Ron Rivera and the Washington Redskins did a nice job improving their roster on paper this offseason, but will they be able to prove it on the field in 2020? While the Redskins put together an impressive draft class, there still remain some question marks. Is Dwayne Haskins the future under center? Who will start opposite of Terry McLaurin? Is the secondary good enough to compete against the elite receivers in the NFC East?

The Redskins are coming off of a 3-13 campaign, but there is still plenty to be optimistic about for this upcoming season. Washington has some new weapons on offense and added more depth along the offensive line. There are also some intriguing undrafted free agents that could have a chance to make the roster as well, which is why training camp will be fun to follow. Below, we will break down what the Redskins’ 2020 depth chart will look like. Several players mentioned will not make the 53-man roster, but let’s take a look at what a rough depth chart would look like for Washington right now. 
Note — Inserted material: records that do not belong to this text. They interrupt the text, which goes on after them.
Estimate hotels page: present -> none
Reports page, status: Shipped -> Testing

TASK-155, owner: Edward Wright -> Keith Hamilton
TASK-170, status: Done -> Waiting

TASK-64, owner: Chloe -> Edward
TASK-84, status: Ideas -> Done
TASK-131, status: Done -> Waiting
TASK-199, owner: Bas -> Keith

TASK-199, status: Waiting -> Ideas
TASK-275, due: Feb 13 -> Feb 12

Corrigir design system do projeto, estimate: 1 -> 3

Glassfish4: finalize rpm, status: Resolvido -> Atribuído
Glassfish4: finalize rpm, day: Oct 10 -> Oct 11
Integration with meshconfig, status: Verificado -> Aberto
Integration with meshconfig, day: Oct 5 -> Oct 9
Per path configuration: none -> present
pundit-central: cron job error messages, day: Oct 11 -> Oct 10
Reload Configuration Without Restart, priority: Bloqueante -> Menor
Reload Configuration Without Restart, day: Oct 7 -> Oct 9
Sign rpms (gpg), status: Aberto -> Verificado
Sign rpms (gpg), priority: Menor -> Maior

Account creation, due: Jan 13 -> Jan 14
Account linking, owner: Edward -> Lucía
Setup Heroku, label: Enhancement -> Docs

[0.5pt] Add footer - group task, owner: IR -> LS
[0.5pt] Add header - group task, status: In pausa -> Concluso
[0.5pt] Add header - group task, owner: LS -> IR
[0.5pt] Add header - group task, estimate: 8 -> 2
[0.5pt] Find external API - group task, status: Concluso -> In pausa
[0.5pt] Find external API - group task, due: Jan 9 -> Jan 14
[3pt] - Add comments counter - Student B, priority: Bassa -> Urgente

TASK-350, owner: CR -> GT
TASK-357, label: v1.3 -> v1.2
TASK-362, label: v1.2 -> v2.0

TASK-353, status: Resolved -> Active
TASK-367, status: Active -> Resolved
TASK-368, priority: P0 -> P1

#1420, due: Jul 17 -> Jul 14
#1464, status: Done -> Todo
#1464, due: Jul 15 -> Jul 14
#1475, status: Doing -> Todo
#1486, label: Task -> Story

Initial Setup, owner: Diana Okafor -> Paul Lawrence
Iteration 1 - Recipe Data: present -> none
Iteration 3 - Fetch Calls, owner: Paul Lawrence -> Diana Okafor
Rookies will be denoted with a (*).

Offense

The Redskins will have some tough decisions to make concerning the running back position this offseason. Rivera went out and picked up JD McKissic and Peyton Barber in free agency, and also drafted the hybrid weapon out of Memphis, Antonio Gibson. Additionally, the Redskins have Bryce Love — who missed his entire rookie season after tearing his ACL during his last year at Stanford. He was one of college football‘s most electric weapons when healthy, so you have to imagine Washington would like to keep him on roster. 

At wide receiver, it remains to be seen what will happen to Cody Latimer after his recent arrest. If he indeed is released, there are plenty of young guys who will be able to take his spot such as Emanuel Hall or Johnathon Johnson. Right now, Kelvin Harmon is probably slated to start opposite of McLaurin, but one has to wonder if Antonio Gandy-Golden out of Liberty will end up taking his spot out wide. Either way, they both are athletic wideouts who have promising futures in this league. Tight end is another position to keep an eye one. Rivera did go out and sign Logan Thomas and Richard Rodgers in free agency, but Thaddeus Moss — the undrafted son of Randy Moss — is someone many expect to have a good chance to make an immediate impact.  

As far as the offensive line goes, only 11 players are listed even though the Redskins have many more competing for spots. If I had to guess, this number will likely be cut down to nine or so by September. After trading Trent Williams to the San Francisco 49ers during the 2020 NFL Draft, Washington selected former LSU offensive tackle Saahdiq Charles. He’s probably not someone who is going to come in and immediately serve as Haskins’ blindside blocker, but he will have a chance to compete. He’s versatile enough to play on the inside, so it’s safe to say he will get more playing time there in his first season. Overall, the Redskins’ offensive line looks decent on paper heading into 2020. You just hope that everyone can remain healthy and players like Ross Pierschbacher and Wes Martin can show some improvement in year two. 

Defense

The Redskins are making the switch from a 3-4 base defense to a 4-3 in 2020. I wouldn’t put too much stock into this defensive depth chart because it’s nearly impossible to predict what Jack Del Rio is thinking concerning his front seven. The defensive line is absolutely loaded, so don’t get hung up on Ryan Kerrigan or Matt Ioannidis being listed as a “backup.” Del Rio recently said that players are going to have to deal with “not being a starter” and learn how to work in a rotation, so I expect players like Montez Sweat, Chase Young and Kerrigan to take reps both at defensive end and outside linebacker depending on the down and distance as well as what package Del Rio wants to run.

The linebackers are tough to predict as well. Jon Bostic had a nice season as an inside backer as did rookie Cole Holcomb. The latter may have enough versatility to start on the outside, so that’s where he’s listed now. The Redskins did go out and sign veteran Thomas Davis as well, so he will be a starter either in the middle or on the weak side. Expect a breakout season from Ryan Anderson, who is finally playing in a scheme that is fitted to his liking. He is more of a 4-3 outside linebacker than a 3-4 pass rusher, so keep an eye on him. 

The cornerback position is a bit of a question mark in 2020. Kendall Fuller and Fabian Moreau are decent corners, but they aren’t exactly elite starters. Landon Collins is high on second-year corner Jimmy Moreland this season, and many are hoping he can develop into a legitimate starter. 

Special teams

The Redskins have some nice specialists in Dustin Hopkins and Tress Way, plus Sims Jr. showed potential as a returner. I’m curious to see who will challenge him in training camp — maybe it will be one of the rookies or even Moreland.